Слово звучало непривычно. Не от того, кто к нему привык. Не из уст взрослого. Оно звучало будто с перекосом – слишком чисто, слишком прямо, без оттенков, без защиты. Он не проверял, не манипулировал, не ждал ответа. Просто говорил, потому что чувствовал. И потому что, наконец, имел на это право.

Мила поначалу не возражала. Она даже улыбнулась – один раз, не глядя, мимо. Почувствовала, как у него расправились плечи. Как внутри него будто зажёгся маленький свет. Но уже через час она начала уставать.

Он не отходил. Следовал за ней из комнаты в кухню, из кухни в ванную, стоял у двери, если она закрывалась. Не требовал – присутствовал. Постоянно. Не давя, но как воздух, которого вдруг стало слишком много. Он касался её руки, гладил по волосам, клал голову на плечо. Несколько раз подошёл и поцеловал в висок, потом в щёку, один раз – в губы. Неуверенно, но с тем трепетом, который бывает только в первый раз. Мила не отстранилась, но и не ответила.

Он ничего не сказал. Только вздохнул – так, будто понял больше, чем мог бы сказать.

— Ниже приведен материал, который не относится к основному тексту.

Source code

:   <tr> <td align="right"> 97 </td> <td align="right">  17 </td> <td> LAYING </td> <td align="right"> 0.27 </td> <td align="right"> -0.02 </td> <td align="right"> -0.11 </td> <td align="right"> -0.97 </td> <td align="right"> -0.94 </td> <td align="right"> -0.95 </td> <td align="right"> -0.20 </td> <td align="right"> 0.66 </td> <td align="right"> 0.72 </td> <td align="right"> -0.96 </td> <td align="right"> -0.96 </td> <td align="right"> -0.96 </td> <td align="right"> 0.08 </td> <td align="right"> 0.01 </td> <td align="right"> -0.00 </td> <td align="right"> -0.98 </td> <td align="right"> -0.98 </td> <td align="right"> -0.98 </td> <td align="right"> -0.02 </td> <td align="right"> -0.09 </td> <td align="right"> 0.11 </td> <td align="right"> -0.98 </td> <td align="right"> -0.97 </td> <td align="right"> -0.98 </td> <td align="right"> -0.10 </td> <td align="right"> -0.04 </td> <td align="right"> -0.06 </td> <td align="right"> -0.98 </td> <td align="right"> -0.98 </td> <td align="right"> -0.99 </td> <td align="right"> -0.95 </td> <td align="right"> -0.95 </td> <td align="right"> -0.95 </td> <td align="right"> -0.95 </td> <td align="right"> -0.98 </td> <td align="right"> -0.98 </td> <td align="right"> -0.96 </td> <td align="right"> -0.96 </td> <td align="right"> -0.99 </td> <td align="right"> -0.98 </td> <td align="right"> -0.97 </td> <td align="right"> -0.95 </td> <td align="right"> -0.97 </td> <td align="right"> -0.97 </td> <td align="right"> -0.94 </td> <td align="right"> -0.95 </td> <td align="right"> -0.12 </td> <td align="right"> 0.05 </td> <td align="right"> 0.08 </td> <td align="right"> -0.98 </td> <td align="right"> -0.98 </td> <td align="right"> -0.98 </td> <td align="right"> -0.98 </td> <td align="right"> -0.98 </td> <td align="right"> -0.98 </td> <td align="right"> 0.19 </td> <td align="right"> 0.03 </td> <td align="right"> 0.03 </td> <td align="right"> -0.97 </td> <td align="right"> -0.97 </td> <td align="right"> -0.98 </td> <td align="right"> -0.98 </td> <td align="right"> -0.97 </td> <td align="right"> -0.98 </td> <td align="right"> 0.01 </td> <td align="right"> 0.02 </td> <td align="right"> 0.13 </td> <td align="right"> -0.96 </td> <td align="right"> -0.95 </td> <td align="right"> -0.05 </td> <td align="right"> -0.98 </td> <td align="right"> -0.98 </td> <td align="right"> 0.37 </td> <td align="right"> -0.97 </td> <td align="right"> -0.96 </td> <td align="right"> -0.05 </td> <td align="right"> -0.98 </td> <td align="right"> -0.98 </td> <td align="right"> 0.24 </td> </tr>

Внутри неё всё дрожало. Не от отвращения. От страха – что не сможет выдержать. Что начнёт играть, врать, изображать, лишь бы не разрушить то, что для него стало всем.

– Даня… – сказала она позже, когда он в очередной раз обнял её со спины и прижался лбом к лопаткам.

Он не ответил. Только замер.

– Ты же понимаешь, что мы не должны… – она запнулась, подбирая слово. – Что никто не должен знать?

Он поднял голову. Глаза его были широко распахнуты – не от удивления, от боли. Как у ребёнка, которому вдруг объяснили, что его игрушка – не его, что он просто держал её временно.

– Почему? – тихо спросил он.

– Потому что люди не поймут, – произнесла она, стараясь не сорваться. – Потому что они скажут, что это… плохо. Что я…

Она не смогла договорить. Он опустил взгляд. Молча. Впервые – не понимая. Не притворяясь, не возражая. Просто – не понимая.

– А ты понимаешь? – произнёс он после долгой паузы.

Она почувствовала, как её горло сжалось.

– Я… Я боюсь.

Он кивнул. Лицо не изменилось. Только плечи стали ниже. Он сделал шаг назад, отошёл, не глядя. Сел на пол у стены. Обнял колени. Замолчал.

Мила чувствовала, как в комнате меняется воздух. Как будто в ней выключили ток, звук, свет – всё сразу. Данила не ушёл, не заплакал, не потребовал объяснений. Он просто исчез, остался телом, но растворился тем самым светом, который был в нём утром.

Она подошла. Села рядом. Молча. Положила руку ему на плечо. Он не отстранился. Но и не прижался. Он сидел, как камень. Устало, но не зло.

– Это не про тебя, – прошептала она. – Это про всех остальных.

– А ты – как все остальные?

Он повернул голову, и она впервые за весь день увидела в его глазах то, чего раньше не было: не растерянность и не наивность – осознанную обиду. Глубокую, как провал.

– Нет, – сказала она. – Я просто хочу, чтобы нас не ранили.

Он посмотрел в пол. Потом тихо, будто сам с собой:

– Значит, надо притворяться?

Она не знала, что ответить. Он встал. Пошёл к столу. Не рисовать – просто встал. Потом развернулся к ней.

– А если я не хочу притворяться?

Мила ничего не ответила. Потому что знала – она тоже не хочет. Но не может не притворяться. Потому что знает, как это будет выглядеть. Потому что у неё в голове весь город – с глазами, телефонами, жалостью и ненавистью.

Он подошёл. Осторожно взял её руку. Не с мольбой, не с требованием – как человек, который хочет просто удостовериться: она ещё здесь.

– Ты моя любимая? – спросил он.

Она кивнула. Не потому, что хотела соврать. Потому что это было правдой. Просто страшной, опасной, неуместной. Как огонь в комнате с газом.